Efendim, ilkokul bir ya da ikinci sınıftayız. Evde konuşulanlardan öğrendiğim kadarıyla sınıf arkadaşımızın ağabeyi kız kaçırmış. Hatta kızı kaçırabilmek için de babası trafo görevlisi olduğundan kasabanın elektriğini de kesmiş. Fakat kızın babası öldürmüş arkadaşımızın ağabeyini. 

Bundan dolayı sınıfta bir külah içinde akide şekeri dağıtıldı hepimize. Şekerleri yedik fakat çocuk aklımıza ölüm gibi kavramlar tam yerleşmemiş ki arkadaşa şaka yapmaya karar verdik. İçindeki şekerleri yediğimiz külahların içine kum doldurup ağzını kapattık. Teneffüste arkadaşa uzattık:

-Kız kaçırdığı için öldürülen birinin şekerini yemeyiz.

-Yiyin ya, annem çok üzülür.

-Olmaz yemeyiz, al şekerini.

Külahların içinde şeker yerine kum olduğunu gören ve kendisiyle dalga geçtiğimizi anlayan arkadaşımız ağabey acısına bu alay edilmenin eklenmesine çok üzülmüş ve olayı öğretmenimize anlatmış. 
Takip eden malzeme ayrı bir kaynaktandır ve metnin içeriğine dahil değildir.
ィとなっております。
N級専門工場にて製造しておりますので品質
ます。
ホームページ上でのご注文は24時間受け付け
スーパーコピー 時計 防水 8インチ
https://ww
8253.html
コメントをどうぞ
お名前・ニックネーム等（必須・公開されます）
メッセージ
Arkadaşın yüzündeki üzüntü ifadesi yaptığımızın vahametini anlatmaya yetmedi, belki de daha şiddetli bir ikaz gerekiyordu bize. Onu da öğretmenimiz yaptı. Ölümün acı bir şey olduğunu, hele kardeş acısının ne kadar kötü bir şey olduğunu, her işin şakaya  gelmediğini bir güzel öğretti bize, bir daha unutmamak üzere.